After all that, I finally was able to hit the starter button and Buzz leapt to life! While he was warming up, I unloaded all the tools from nooks and crannies and put the seat on. I took him down the street, around the block. I didn't have to push him home, not even once.
I think he runs a little better on the lower fuel pressure. It's hard to tell because the previous ride was so useless. In any case, Buzz runs at least as well has he did before the conversion, which is good, but not great. Good power on acceleration, but it could be quicker. It felt like I was rolling the throttle on, when in fact, I'd nailed it. In other words, rather than Vrooomm, it was more like Vrrrrrrroooooomm...

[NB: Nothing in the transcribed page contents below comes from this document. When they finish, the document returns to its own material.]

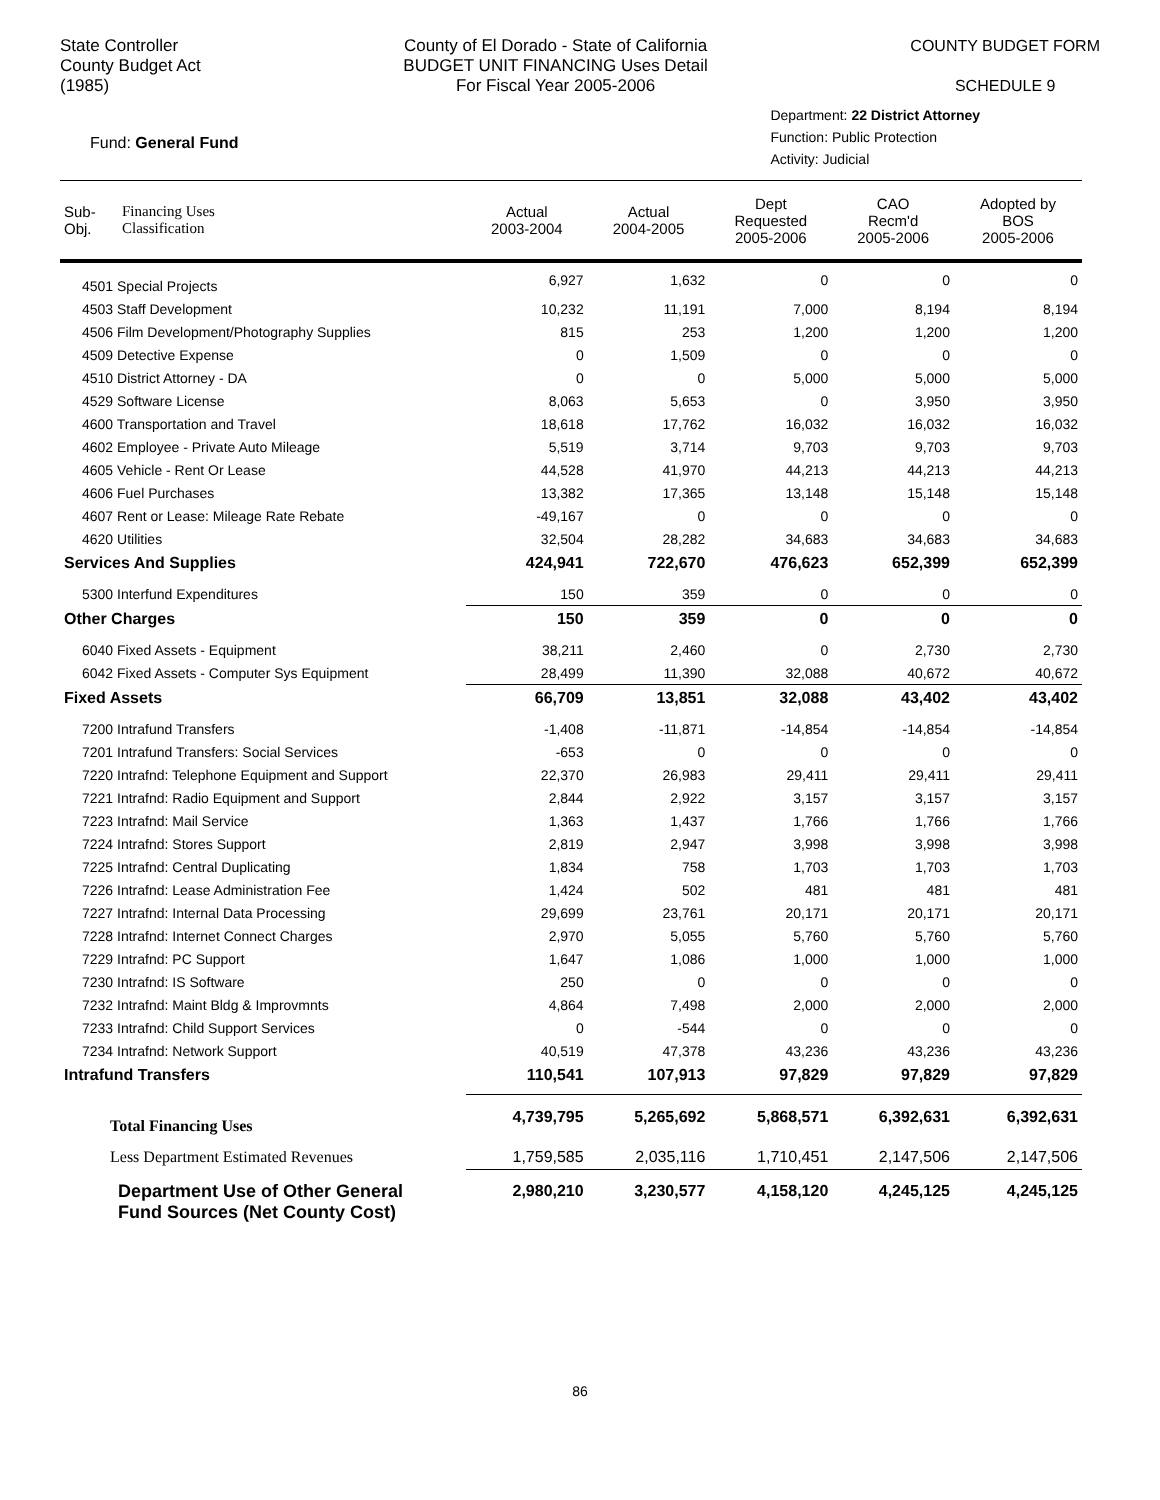State Controller
County Budget Act
(1985)
County of El Dorado - State of California
BUDGET UNIT FINANCING Uses Detail
For Fiscal Year 2005-2006
COUNTY BUDGET FORM
SCHEDULE 9
Fund: General Fund
Department: 22 District Attorney
Function: Public Protection
Activity: Judicial
| Sub- Obj. | Financing Uses Classification | Actual 2003-2004 | Actual 2004-2005 | Dept Requested 2005-2006 | CAO Recm'd 2005-2006 | Adopted by BOS 2005-2006 |
| --- | --- | --- | --- | --- | --- | --- |
| 4501 Special Projects | | 6,927 | 1,632 | 0 | 0 | 0 |
| 4503 Staff Development | | 10,232 | 11,191 | 7,000 | 8,194 | 8,194 |
| 4506 Film Development/Photography Supplies | | 815 | 253 | 1,200 | 1,200 | 1,200 |
| 4509 Detective Expense | | 0 | 1,509 | 0 | 0 | 0 |
| 4510 District Attorney - DA | | 0 | 0 | 5,000 | 5,000 | 5,000 |
| 4529 Software License | | 8,063 | 5,653 | 0 | 3,950 | 3,950 |
| 4600 Transportation and Travel | | 18,618 | 17,762 | 16,032 | 16,032 | 16,032 |
| 4602 Employee - Private Auto Mileage | | 5,519 | 3,714 | 9,703 | 9,703 | 9,703 |
| 4605 Vehicle - Rent Or Lease | | 44,528 | 41,970 | 44,213 | 44,213 | 44,213 |
| 4606 Fuel Purchases | | 13,382 | 17,365 | 13,148 | 15,148 | 15,148 |
| 4607 Rent or Lease: Mileage Rate Rebate | | -49,167 | 0 | 0 | 0 | 0 |
| 4620 Utilities | | 32,504 | 28,282 | 34,683 | 34,683 | 34,683 |
| Services And Supplies | | 424,941 | 722,670 | 476,623 | 652,399 | 652,399 |
| 5300 Interfund Expenditures | | 150 | 359 | 0 | 0 | 0 |
| Other Charges | | 150 | 359 | 0 | 0 | 0 |
| 6040 Fixed Assets - Equipment | | 38,211 | 2,460 | 0 | 2,730 | 2,730 |
| 6042 Fixed Assets - Computer Sys Equipment | | 28,499 | 11,390 | 32,088 | 40,672 | 40,672 |
| Fixed Assets | | 66,709 | 13,851 | 32,088 | 43,402 | 43,402 |
| 7200 Intrafund Transfers | | -1,408 | -11,871 | -14,854 | -14,854 | -14,854 |
| 7201 Intrafund Transfers: Social Services | | -653 | 0 | 0 | 0 | 0 |
| 7220 Intrafnd: Telephone Equipment and Support | | 22,370 | 26,983 | 29,411 | 29,411 | 29,411 |
| 7221 Intrafnd: Radio Equipment and Support | | 2,844 | 2,922 | 3,157 | 3,157 | 3,157 |
| 7223 Intrafnd: Mail Service | | 1,363 | 1,437 | 1,766 | 1,766 | 1,766 |
| 7224 Intrafnd: Stores Support | | 2,819 | 2,947 | 3,998 | 3,998 | 3,998 |
| 7225 Intrafnd: Central Duplicating | | 1,834 | 758 | 1,703 | 1,703 | 1,703 |
| 7226 Intrafnd: Lease Administration Fee | | 1,424 | 502 | 481 | 481 | 481 |
| 7227 Intrafnd: Internal Data Processing | | 29,699 | 23,761 | 20,171 | 20,171 | 20,171 |
| 7228 Intrafnd: Internet Connect Charges | | 2,970 | 5,055 | 5,760 | 5,760 | 5,760 |
| 7229 Intrafnd: PC Support | | 1,647 | 1,086 | 1,000 | 1,000 | 1,000 |
| 7230 Intrafnd: IS Software | | 250 | 0 | 0 | 0 | 0 |
| 7232 Intrafnd: Maint Bldg & Improvmnts | | 4,864 | 7,498 | 2,000 | 2,000 | 2,000 |
| 7233 Intrafnd: Child Support Services | | 0 | -544 | 0 | 0 | 0 |
| 7234 Intrafnd: Network Support | | 40,519 | 47,378 | 43,236 | 43,236 | 43,236 |
| Intrafund Transfers | | 110,541 | 107,913 | 97,829 | 97,829 | 97,829 |
| Total Financing Uses | | 4,739,795 | 5,265,692 | 5,868,571 | 6,392,631 | 6,392,631 |
| Less Department Estimated Revenues | | 1,759,585 | 2,035,116 | 1,710,451 | 2,147,506 | 2,147,506 |
| Department Use of Other General Fund Sources (Net County Cost) | | 2,980,210 | 3,230,577 | 4,158,120 | 4,245,125 | 4,245,125 |
86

After circling the block and a little farther for several laps, I actually managed to get about 4 miles on the odometer. I then went to the gas station and filled the tank with 93 octane and endeavored to ride more. I spent more time on long straight streets with minimal stops. At the time, I was not brave enough to hit a freeway. I will try that in the warm daylight, just in case. In all, I clocked about 12 miles with no troubles.
At speed and very low throttle openings, it runs pretty rough. I'm pretty sure this is because at low consumption levels, the granularity between enough fuel and too much fuel is pretty narrow. At higher throttle openings, he seems to run really well.
All in all, a good day!
Of course, I had to show him off, so three trips outside and at least one more planned. Since the car wash was closed last night (and since the ECU isn't actually waterproof at this point), I'm glad I spent 5-10 minutes using the Armorall Exterior Detailing Wipes to clean him up a bit. Made the shiny bits shiny. He's been parked unwashed for the better part of a year.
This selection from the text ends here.